Put the lines of the rows below into a numbered list, starting with the line containing "genus: Cloezia" and ending with the line containing "order: Pinales", both included. Leave out any blank lines.

= = =

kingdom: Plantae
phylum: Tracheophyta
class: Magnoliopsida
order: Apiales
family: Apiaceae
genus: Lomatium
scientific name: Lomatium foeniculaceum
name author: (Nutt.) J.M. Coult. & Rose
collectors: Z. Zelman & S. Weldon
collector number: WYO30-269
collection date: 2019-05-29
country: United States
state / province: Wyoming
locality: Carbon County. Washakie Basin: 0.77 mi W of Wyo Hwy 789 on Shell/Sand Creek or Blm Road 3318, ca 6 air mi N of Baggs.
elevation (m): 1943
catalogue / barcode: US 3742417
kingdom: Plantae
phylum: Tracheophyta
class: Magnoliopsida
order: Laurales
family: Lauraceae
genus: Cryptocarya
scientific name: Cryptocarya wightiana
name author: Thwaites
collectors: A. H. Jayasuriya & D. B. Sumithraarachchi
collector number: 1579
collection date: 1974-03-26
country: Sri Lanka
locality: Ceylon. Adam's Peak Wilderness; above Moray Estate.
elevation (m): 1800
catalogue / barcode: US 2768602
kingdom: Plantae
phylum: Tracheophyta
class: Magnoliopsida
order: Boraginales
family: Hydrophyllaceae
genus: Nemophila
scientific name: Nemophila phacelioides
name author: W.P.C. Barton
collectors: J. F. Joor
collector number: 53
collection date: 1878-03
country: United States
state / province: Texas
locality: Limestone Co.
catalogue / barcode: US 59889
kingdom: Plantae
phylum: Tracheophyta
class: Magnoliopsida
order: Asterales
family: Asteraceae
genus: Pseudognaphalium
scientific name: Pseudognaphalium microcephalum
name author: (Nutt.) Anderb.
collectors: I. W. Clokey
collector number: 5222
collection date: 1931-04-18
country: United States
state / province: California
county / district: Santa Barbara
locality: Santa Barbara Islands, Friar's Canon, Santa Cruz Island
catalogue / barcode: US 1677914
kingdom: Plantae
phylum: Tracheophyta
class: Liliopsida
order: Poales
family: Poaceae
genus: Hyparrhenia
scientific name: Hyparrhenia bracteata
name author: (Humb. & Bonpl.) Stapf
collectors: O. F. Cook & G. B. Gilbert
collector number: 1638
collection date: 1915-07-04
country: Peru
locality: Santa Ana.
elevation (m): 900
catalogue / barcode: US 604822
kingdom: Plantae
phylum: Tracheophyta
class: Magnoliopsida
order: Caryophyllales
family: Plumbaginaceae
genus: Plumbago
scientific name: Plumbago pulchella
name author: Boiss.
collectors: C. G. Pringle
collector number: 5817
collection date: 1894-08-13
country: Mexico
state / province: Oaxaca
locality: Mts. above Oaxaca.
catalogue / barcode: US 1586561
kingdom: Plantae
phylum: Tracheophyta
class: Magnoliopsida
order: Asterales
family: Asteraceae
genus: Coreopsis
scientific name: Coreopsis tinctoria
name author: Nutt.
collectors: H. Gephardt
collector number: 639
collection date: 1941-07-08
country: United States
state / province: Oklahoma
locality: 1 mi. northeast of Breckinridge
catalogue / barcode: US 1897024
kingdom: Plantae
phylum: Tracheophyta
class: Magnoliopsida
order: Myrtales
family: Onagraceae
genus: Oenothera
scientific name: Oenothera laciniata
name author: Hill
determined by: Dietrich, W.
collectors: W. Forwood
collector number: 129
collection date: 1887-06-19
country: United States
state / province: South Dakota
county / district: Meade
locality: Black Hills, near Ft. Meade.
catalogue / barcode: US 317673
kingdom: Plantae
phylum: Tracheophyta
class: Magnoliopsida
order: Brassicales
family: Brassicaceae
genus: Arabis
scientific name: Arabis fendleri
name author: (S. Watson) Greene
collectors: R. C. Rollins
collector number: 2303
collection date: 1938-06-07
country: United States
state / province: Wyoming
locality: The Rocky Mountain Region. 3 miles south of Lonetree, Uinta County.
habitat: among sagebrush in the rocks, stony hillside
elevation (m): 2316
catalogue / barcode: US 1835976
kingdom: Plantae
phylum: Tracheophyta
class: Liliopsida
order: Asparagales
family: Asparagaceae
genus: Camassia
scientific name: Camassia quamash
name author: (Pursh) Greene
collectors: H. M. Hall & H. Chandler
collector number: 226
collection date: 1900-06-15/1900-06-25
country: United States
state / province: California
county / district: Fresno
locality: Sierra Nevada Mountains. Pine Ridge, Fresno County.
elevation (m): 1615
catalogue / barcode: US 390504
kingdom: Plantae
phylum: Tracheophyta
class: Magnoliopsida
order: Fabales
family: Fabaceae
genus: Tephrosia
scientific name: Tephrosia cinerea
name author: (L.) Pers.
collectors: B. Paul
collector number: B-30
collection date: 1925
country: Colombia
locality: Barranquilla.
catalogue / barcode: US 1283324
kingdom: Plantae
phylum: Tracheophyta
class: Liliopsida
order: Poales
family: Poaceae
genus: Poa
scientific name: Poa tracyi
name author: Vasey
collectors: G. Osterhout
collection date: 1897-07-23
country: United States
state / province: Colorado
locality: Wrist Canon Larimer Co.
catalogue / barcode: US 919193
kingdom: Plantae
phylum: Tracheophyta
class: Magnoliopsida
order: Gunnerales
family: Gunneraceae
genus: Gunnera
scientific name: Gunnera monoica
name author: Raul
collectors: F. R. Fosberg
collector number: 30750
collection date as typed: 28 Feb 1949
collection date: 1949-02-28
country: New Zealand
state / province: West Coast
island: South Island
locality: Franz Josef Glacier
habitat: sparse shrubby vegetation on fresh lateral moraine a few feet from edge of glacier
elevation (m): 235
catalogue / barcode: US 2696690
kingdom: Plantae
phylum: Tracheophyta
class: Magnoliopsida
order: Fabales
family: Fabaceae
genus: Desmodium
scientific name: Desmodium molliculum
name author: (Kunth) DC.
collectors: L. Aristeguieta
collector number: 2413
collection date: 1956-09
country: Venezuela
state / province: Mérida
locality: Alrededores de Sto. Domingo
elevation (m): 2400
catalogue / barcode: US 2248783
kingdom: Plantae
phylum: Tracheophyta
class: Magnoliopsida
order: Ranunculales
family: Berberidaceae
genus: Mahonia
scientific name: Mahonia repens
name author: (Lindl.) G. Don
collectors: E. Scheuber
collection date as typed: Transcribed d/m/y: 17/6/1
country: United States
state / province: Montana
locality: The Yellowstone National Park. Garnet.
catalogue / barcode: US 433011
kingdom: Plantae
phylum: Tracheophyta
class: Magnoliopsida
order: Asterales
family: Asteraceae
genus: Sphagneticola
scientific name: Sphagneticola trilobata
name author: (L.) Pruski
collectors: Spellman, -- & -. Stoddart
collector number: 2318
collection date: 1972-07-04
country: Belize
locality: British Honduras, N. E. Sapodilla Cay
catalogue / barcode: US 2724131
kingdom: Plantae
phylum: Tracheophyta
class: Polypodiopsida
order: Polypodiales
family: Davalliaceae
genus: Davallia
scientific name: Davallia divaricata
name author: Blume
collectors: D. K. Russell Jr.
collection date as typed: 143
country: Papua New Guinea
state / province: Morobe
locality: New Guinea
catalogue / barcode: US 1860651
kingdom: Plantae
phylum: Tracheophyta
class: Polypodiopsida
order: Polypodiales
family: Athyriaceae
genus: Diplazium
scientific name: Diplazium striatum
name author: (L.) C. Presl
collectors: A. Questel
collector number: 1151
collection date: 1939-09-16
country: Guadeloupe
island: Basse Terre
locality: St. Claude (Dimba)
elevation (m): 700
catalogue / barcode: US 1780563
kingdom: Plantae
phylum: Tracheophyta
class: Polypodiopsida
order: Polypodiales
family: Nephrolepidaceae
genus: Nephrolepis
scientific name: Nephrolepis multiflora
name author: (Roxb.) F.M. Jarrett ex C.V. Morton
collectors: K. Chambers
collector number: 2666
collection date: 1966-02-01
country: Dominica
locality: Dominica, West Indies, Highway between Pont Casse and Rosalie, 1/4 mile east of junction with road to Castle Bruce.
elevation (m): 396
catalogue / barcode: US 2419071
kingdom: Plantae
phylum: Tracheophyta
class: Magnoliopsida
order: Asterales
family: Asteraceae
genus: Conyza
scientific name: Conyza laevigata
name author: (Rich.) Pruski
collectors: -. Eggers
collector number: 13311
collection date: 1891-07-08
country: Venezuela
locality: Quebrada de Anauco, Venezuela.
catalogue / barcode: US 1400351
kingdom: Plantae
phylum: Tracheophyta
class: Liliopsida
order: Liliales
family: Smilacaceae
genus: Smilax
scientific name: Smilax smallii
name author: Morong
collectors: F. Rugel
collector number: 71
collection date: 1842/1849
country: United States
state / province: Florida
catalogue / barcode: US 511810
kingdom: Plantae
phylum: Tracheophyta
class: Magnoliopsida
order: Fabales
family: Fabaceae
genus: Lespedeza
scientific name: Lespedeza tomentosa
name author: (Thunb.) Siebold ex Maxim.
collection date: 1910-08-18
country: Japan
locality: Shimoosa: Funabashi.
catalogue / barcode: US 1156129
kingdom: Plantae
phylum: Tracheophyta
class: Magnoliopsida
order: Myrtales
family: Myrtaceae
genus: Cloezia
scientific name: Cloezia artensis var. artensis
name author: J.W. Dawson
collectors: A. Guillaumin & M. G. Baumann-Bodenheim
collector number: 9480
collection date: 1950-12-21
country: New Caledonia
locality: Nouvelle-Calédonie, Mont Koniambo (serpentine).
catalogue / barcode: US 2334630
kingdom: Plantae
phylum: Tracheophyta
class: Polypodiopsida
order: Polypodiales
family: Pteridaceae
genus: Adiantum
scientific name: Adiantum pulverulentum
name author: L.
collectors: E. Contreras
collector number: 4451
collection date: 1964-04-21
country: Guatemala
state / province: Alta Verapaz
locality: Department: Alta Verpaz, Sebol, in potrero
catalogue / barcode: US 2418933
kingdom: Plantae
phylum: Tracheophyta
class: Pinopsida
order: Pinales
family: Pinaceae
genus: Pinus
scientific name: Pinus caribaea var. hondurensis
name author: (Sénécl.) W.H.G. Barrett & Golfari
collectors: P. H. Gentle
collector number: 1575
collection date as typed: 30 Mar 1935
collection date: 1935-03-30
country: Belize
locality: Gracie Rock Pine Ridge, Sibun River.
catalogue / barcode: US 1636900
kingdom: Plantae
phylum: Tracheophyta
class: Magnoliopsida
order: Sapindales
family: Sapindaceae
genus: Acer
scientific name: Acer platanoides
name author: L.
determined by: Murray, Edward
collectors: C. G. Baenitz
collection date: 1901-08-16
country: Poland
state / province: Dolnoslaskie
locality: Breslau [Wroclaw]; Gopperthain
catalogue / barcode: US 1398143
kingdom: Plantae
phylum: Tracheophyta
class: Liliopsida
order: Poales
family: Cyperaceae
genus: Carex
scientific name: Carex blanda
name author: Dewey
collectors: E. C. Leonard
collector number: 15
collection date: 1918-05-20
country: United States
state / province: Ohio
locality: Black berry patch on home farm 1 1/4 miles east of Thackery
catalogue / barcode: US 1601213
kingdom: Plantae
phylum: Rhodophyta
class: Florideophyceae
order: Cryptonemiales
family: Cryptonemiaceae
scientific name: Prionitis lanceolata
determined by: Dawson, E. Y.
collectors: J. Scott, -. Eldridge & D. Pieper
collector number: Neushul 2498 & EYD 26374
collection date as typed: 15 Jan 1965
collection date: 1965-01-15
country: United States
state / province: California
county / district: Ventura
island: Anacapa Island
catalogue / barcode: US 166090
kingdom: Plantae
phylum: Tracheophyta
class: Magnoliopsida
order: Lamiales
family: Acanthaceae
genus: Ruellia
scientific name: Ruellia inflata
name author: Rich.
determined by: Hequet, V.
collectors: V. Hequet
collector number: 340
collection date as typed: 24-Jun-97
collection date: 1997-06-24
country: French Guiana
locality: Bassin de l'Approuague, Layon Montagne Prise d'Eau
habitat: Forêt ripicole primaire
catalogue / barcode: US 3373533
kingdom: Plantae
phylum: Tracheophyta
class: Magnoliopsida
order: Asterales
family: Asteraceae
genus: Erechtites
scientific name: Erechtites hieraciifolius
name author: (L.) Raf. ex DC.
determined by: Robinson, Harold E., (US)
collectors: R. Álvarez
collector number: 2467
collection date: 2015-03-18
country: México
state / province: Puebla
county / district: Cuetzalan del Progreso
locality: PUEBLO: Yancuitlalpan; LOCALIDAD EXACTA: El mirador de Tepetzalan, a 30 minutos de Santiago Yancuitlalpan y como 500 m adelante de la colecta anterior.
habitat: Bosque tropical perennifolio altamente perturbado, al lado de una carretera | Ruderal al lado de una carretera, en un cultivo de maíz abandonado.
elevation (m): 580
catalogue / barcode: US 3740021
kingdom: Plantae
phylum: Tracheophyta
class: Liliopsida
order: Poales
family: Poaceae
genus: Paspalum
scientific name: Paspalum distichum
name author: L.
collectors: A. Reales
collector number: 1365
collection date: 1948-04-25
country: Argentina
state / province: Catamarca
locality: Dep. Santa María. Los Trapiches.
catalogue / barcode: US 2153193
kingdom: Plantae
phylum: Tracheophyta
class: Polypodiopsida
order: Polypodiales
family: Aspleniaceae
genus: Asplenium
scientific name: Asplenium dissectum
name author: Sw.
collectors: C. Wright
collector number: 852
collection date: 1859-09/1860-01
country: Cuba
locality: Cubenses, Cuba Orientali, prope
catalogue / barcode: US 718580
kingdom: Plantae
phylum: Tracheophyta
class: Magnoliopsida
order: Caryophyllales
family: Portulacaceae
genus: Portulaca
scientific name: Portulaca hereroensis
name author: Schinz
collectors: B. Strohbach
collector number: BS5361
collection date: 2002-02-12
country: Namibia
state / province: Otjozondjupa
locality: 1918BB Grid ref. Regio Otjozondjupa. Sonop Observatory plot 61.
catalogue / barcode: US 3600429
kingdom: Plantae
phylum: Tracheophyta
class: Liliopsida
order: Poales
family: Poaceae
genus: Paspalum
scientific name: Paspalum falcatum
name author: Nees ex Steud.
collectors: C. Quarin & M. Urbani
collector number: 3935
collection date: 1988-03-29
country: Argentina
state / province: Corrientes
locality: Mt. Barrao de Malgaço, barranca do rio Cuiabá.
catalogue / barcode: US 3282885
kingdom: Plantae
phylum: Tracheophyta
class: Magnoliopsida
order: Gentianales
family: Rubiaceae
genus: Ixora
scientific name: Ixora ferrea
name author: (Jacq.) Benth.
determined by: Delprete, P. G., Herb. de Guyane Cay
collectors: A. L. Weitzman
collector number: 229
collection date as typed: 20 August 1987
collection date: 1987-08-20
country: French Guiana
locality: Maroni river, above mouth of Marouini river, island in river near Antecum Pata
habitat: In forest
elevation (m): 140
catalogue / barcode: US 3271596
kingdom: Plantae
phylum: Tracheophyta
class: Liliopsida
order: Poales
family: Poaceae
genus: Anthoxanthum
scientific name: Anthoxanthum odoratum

= = =

● **Solution for this exercise**
1. genus: Cloezia
2. scientific name: Cloezia artensis var. artensis
3. name author: J.W. Dawson
4. collectors: A. Guillaumin & M. G. Baumann-Bodenheim
5. collector number: 9480
6. collection date: 1950-12-21
7. country: New Caledonia
8. locality: Nouvelle-Calédonie, Mont Koniambo (serpentine).
9. catalogue / barcode: US 2334630
10. kingdom: Plantae
11. phylum: Tracheophyta
12. class: Polypodiopsida
13. order: Polypodiales
14. family: Pteridaceae
15. genus: Adiantum
16. scientific name: Adiantum pulverulentum
17. name author: L.
18. collectors: E. Contreras
19. collector number: 4451
20. collection date: 1964-04-21
21. country: Guatemala
22. state / province: Alta Verapaz
23. locality: Department: Alta Verpaz, Sebol, in potrero
24. catalogue / barcode: US 2418933
25. kingdom: Plantae
26. phylum: Tracheophyta
27. class: Pinopsida
28. order: Pinales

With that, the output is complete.